People from Bangladesh are classified under Category C; meaning they have to make prior application for visas before they can enter Zimbabwe.

However, Lizzie Mupfururi and Ruvimbo Pedzisa, both stationed at Victoria Falls Airport, thought otherwise and produced visas for three Bangladesh nationals last month.

The two’s duties involved, among others, examining travellers’ particulars on entry and exit, scanning passports, and capturing data of travellers in the border management system, collecting and receipting appropriate visa fees and issuing visa stickers.

They appeared before Victoria Falls magistrate Lindiwe Maphosa to answer to charges of criminal abuse of office.

Mupfururi faces two counts while Pedzisa has one.

The two were remanded out of custody.

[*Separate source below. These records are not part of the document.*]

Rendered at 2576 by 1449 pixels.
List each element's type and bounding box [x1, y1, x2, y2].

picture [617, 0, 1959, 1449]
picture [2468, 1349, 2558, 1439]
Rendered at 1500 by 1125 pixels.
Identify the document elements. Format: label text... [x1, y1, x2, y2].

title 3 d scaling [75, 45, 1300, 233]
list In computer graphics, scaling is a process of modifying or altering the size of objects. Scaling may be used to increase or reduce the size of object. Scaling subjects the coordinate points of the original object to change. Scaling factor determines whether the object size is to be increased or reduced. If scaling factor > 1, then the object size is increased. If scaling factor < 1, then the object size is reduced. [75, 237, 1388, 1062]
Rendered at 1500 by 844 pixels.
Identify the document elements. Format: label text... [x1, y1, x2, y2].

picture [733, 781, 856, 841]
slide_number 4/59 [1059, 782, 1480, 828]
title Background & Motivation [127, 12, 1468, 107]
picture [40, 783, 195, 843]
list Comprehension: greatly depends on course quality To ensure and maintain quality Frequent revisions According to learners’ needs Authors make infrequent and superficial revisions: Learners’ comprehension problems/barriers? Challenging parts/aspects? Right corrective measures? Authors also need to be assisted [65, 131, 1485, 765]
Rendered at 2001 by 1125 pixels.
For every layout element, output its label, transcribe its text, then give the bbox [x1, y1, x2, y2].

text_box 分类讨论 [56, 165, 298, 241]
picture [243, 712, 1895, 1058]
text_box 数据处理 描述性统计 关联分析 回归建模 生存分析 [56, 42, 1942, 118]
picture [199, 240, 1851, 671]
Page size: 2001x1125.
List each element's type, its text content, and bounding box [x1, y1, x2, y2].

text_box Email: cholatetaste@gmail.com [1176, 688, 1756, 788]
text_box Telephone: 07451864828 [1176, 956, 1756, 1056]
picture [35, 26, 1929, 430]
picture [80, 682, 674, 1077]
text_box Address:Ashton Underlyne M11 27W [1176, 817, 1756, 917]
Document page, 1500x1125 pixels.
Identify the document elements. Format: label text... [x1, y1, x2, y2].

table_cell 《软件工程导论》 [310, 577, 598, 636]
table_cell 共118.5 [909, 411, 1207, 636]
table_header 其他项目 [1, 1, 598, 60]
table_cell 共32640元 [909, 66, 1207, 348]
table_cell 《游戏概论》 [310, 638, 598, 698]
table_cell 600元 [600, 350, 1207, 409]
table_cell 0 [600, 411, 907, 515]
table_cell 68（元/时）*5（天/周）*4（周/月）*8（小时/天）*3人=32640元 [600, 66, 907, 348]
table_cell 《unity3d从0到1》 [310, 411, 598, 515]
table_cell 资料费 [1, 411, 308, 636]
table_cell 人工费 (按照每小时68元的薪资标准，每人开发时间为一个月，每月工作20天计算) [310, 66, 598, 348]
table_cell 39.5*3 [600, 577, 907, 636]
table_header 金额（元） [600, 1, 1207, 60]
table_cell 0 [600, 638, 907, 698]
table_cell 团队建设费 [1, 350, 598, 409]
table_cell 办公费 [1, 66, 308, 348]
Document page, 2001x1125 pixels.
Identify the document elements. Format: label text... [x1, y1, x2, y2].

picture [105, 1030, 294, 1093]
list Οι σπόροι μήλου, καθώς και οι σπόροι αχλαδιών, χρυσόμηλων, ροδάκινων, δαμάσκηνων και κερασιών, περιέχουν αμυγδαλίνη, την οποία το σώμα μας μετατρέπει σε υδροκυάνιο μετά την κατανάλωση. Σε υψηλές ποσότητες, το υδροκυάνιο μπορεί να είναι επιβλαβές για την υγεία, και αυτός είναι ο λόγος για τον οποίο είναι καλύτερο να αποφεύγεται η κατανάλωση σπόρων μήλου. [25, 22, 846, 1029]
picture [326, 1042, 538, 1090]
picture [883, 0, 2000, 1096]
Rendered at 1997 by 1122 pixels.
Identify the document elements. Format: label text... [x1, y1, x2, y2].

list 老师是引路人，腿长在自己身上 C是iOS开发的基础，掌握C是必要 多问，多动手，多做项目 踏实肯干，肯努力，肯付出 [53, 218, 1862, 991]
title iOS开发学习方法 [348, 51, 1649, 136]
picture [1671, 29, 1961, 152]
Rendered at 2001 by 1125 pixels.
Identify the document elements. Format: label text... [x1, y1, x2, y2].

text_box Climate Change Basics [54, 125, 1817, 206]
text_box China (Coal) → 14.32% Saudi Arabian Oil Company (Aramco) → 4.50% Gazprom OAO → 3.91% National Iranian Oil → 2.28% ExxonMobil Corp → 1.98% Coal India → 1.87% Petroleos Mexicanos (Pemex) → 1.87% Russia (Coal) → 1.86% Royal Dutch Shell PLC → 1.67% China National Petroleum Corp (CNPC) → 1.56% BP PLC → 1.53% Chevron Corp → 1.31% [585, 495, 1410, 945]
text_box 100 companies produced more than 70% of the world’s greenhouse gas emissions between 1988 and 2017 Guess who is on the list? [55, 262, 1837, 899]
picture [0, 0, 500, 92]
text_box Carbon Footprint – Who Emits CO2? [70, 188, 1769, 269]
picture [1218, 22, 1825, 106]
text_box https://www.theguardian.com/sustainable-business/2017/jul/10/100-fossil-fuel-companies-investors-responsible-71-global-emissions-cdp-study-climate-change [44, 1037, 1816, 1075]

They will be back in court next week.

Prosecutors allege that to cover up for the criminal activity, Mupfururi (32) and Pedzisa, aged 29, deliberately omitted scanning the three tourists’ passports.

The offence came to light last week when the department noticed anomalies in the computerised system.

“On the 12th of February 2019, Mupfururi allegedly gave instant visas to Bangladesh nationals Uddin Miraj and Yeasin knowing they should have applied for visas before being allowed to enter the country,” said prosecutor Sithabile Daka.

Pedzisa also issued Feroz Kazi of Bangladesh a visa without prior application.

Last year, the department was hit by similar scandals in Victoria Falls where eight officers stationed at there were and the airport attended to visitors from different countries and recorded lesser amounts in receipt books and pocketed the difference, thereby prejudicing the State of varying amounts of money.

The eight – Vincent Shoshore, Shillah Ndavani, Shepherd Gombwe, Simbarashe Nyamukachi, Joseph Raungana, Tichaona Munemo, Ruth Patience Mutasa and Misheck Chizema – were suspended from work without pay and benefits.

They later approached the High Court seeking an order nullifying their dismissal and blocking a disciplinary hearing.

Justice Nicholas Mathonsi halted their suspension.